Learning institutions that provide student loans for tuition are in the same category as companies offering financial services. Therefore, Title Iv schools must adhere to the GLBA rules and regulations. One of the critical points of the Act is the requirement that institutions protect the private information and financial data of the students. Enter the necessity for schools to incorporate adequate safeguarding means to prevent cyber attacks.
A condensed list of the institution’s requirements is:
- Limit information system access to authorized users
- Create information system audit records
- Perform appropriate maintenance on information systems
- Assess security controls regularly and implement action plans
- Control, monitor, and protect organizational communications
- Identify, report, and correct information flaws promptly
Failure to comply can cause the suspension, limitation, or termination of participation in the federal aid program. The OIG may also decide to impose a civil penalty.
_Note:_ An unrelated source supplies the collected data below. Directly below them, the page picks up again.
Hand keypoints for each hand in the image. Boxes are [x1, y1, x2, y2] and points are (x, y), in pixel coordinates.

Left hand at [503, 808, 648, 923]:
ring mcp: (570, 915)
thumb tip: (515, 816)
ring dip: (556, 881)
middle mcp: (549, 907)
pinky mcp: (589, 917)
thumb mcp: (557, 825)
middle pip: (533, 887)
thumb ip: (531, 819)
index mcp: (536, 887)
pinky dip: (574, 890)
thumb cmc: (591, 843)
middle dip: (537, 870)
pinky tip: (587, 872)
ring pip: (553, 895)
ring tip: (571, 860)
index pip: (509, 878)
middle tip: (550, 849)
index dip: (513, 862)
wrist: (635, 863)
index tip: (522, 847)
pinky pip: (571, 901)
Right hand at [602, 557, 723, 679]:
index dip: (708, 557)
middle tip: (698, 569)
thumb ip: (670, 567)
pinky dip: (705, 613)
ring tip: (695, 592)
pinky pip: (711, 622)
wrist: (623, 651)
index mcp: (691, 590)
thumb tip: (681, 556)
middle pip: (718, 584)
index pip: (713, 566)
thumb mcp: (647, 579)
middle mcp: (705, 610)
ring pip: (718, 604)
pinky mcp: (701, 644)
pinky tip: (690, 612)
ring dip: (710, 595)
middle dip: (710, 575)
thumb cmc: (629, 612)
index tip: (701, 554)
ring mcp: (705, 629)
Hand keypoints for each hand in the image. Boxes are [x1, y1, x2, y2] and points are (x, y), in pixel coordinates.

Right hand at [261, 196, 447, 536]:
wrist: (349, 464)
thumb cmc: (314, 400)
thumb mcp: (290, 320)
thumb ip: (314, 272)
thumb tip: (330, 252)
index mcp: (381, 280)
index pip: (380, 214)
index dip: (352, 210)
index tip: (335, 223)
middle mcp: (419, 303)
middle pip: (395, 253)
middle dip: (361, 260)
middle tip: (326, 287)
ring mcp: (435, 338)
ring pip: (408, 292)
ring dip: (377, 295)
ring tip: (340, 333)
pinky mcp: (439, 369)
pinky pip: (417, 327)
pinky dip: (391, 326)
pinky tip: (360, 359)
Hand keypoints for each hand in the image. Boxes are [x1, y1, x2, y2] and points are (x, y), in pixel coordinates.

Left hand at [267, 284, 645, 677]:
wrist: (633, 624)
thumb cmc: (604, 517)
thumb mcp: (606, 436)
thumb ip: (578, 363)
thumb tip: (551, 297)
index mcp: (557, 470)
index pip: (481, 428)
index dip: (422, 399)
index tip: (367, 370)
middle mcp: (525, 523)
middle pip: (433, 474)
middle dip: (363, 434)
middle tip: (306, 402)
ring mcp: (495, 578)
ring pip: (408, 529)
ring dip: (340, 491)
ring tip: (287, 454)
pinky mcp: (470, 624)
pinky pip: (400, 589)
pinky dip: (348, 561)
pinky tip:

Under the Compliance, stipulations of the GLBA, all paper, and electronically stored information must be protected. Examples of crucial data that needs to be secured are:
- Driver’s License
- Bank and credit card numbers
- Social Security number
- Income (if applicable)
- Tax returns
- Student records of grades and evaluations
The Technology Crimes Division of the U.S. Department of Education (Department), under the banner of the Office of the Inspector General (OIG), oversees this program. Institutions require proof of compliance with the GLBA, as part of the school’s annual student aid audit. An actual or suspected breach mandates immediate notification to the OIG and the Department by telephone.
As a student, cybersecurity issues may not seem relevant as you head off to college. However, it is a grave concern for those in positions of authority at U.S. colleges and universities. Each Title IV institution must appoint an employee or a group of employees dedicated to cybersecurity. Written policies and procedures demand implementation, the same as any other financial corporation, investment firm, or company that houses sensitive employee data. To succeed in this endeavor, personnel must have the proper training and education in cybersecurity, information security, network security, IT, or related field.